Algemeen bestuur van het Willems-Fonds.
Aan den hr. Minister van Binenlandsche Zaken en aan de hh. Voorzitter en Leden van den Gemeenteraad te Brussel werd het volgende verzoekschrift gezonden:
Hooggeachte Heeren,
Het blijkt dat in de Brusselsche Volksconcerten en Concerten van het Conservatorium stukken van Vlaamsche componisten slechts uitgevoerd worden, wanneer de kunstenaars toelaten dat hun Nederlandsche tekst vervangen worde door een Fransche vertaling, en dat wie deze voorwaarde niet aanneemt, uit de programma's van deze concerten gesloten blijft.

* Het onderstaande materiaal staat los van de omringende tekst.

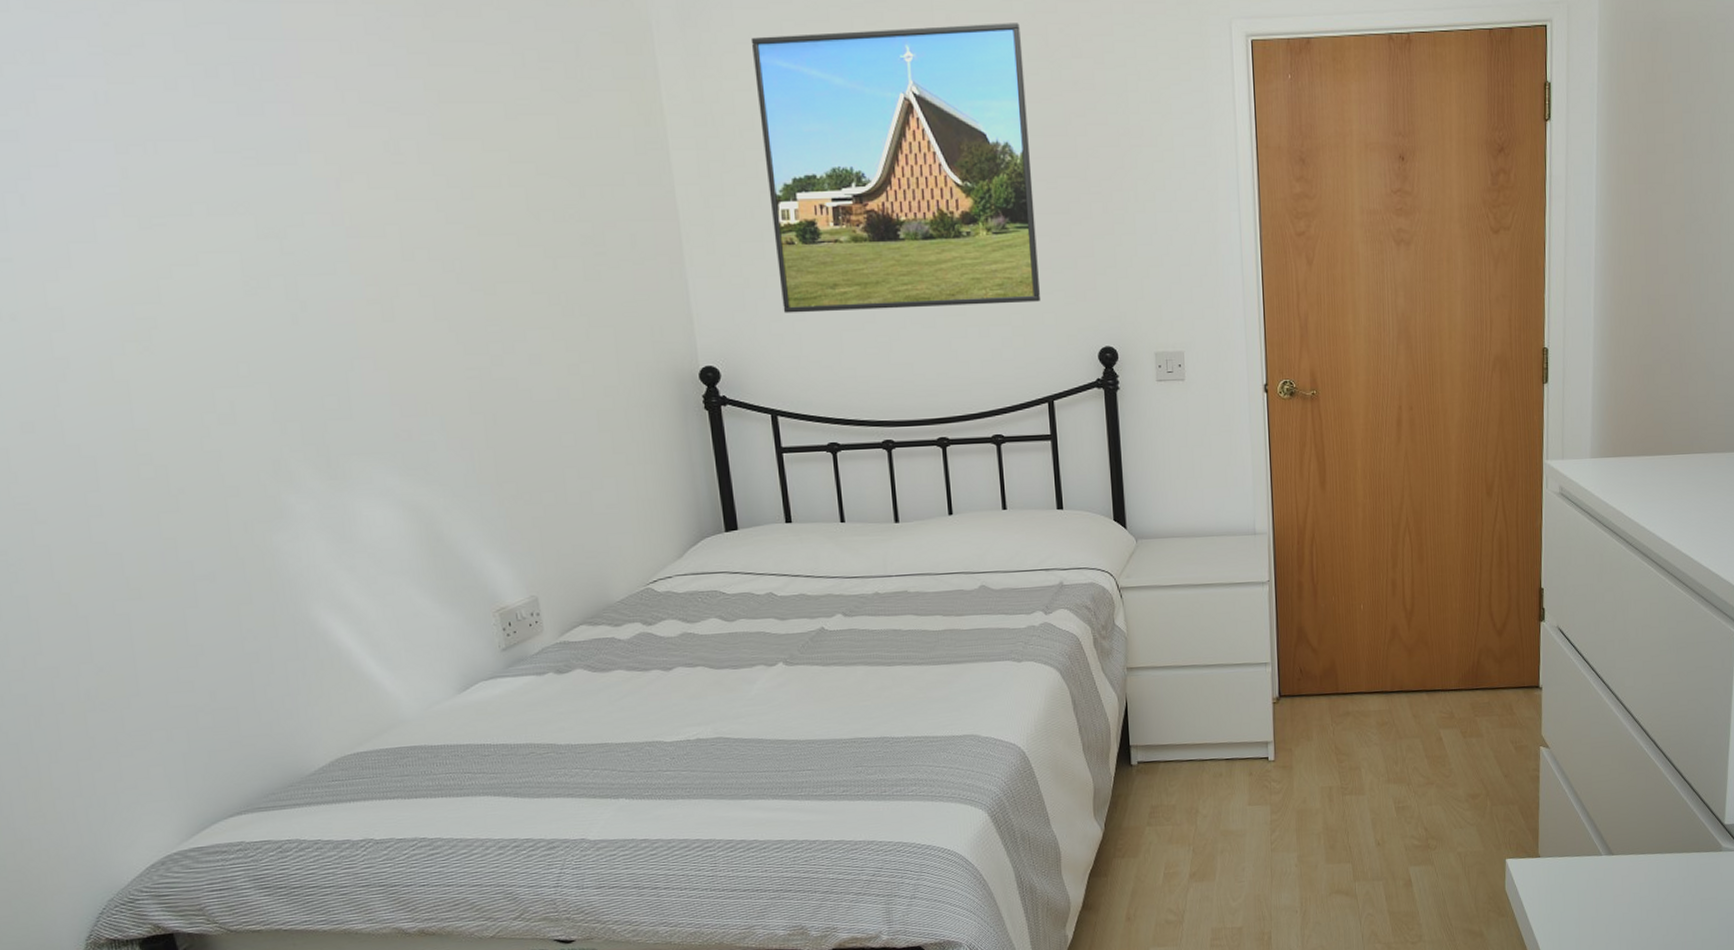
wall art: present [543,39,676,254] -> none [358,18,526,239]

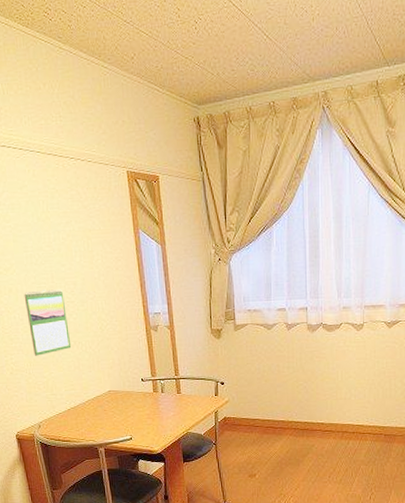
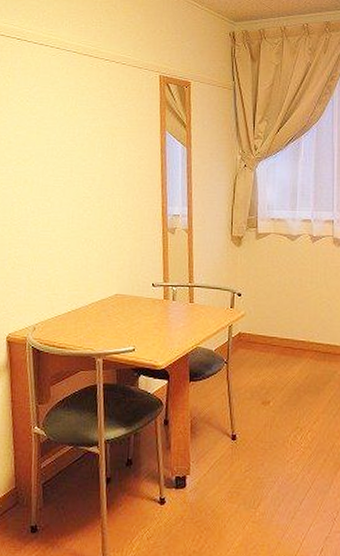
calendar: present [24,289,72,356] -> none [39,183,82,251]

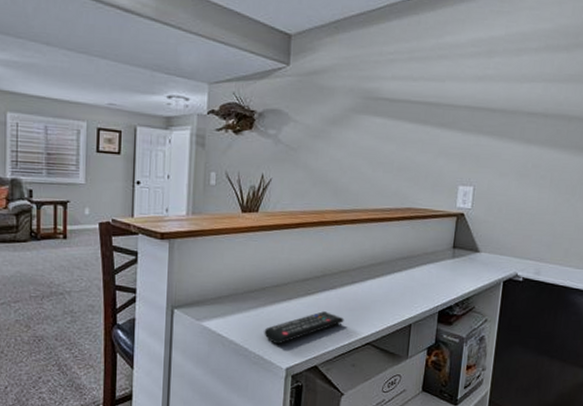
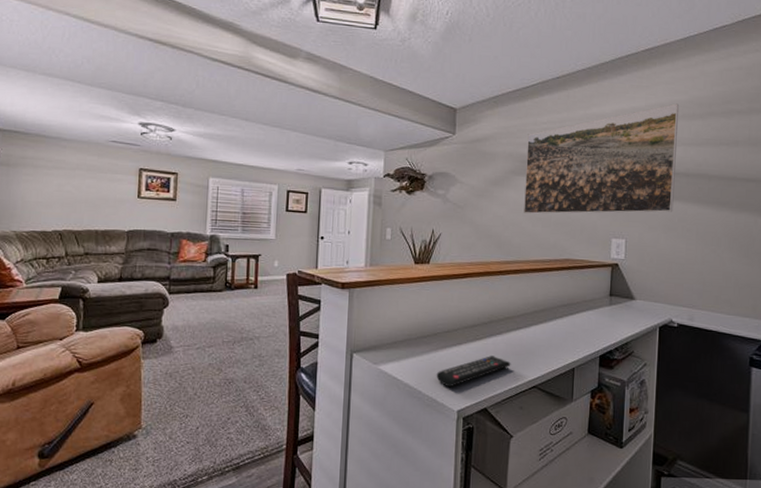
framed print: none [364,32,543,158] -> present [524,103,680,214]

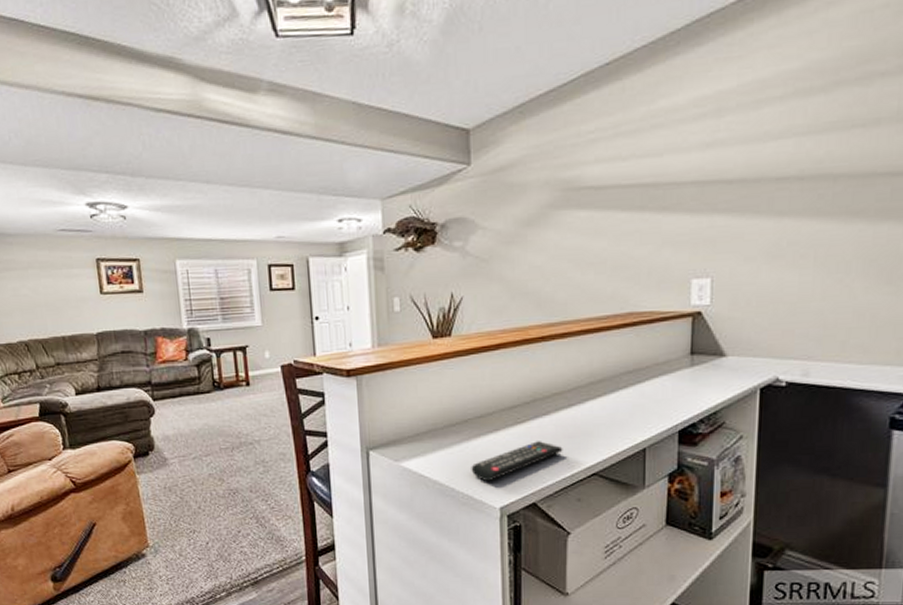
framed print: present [524,103,680,214] -> none [569,75,790,260]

Men beweert dat Tinel alleen de uitvoering van zijn Godelieve verkreeg, met zich aan deze voorwaarde te onderwerpen en dat van de uitvoering van Benoit's Kindercantate afgezien werd omdat ze niet mocht in 't Fransch gebeuren.
De jaarlijksche Algemeene Vergadering van het Willems-Fonds is van oordeel dat het Gemeentebestuur van de Hoofdstad des lands zijn ondersteuning aan deze Concerten niet zou mogen verleenen dan op voorwaarde dat de werken van onze Vlaamsche meesters met hun Nederlandschen tekst worden uitgevoerd.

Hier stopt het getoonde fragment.